The GLF Silos. Many of my readers near and far may not have heard about the GLF silos.  What are they and what do they represent?  Why are we even doing tours there?

The Grange League Federation bought the elevators in 1929 and renovated and added to the structures over the next handful of years. At top production, a grain mill built on the site in 1930 was filling 100 rail cars with hog and cattle feed every day.

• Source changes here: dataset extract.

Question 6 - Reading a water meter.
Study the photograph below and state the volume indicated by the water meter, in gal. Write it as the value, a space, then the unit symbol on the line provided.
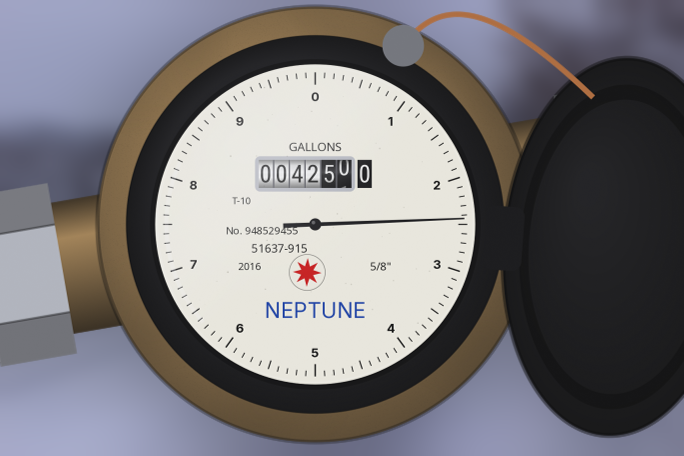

“This complex is a mix and match of irregular shapes and vernacular architecture which includes a combination of metal and concrete. The GLF was built for the Grange League Federation (GLF) and served as both an elevator and a feed mill. The function of the elevator being that it took in corn and other elements of the feed mix which in turn were milled into animal feed at the adjacent mill.
The GLF complex got its start in 1908 when the original elevator on the property, the Wheeler elevator, began operation as a typical transfer elevator. When Grange League Federation took over the property to erect their feed mill in late 1920’s, they built a small storage facility on the northwest end of the original Wheeler elevator. In 1941 GLF built a large railroad-based elevator to handle the huge increase of grain traffic that had developed in the late 30’s. This elevator has two very characteristic work houses that protrude at either end of the structure and was designed by A. E. Baxter. The Agway/GLF complex shut down in the mid-1970s.”-

 

View is looking north from about the Foot of Cincinnati St. (at Ohio St.). Kellogg ‘A’ wooden Elevator on left, the new concrete Kellogg Elevator (1909), Michigan Ave. Jack-Knife Bridge. Ship on left probably unloading at the Wheeler Elevator.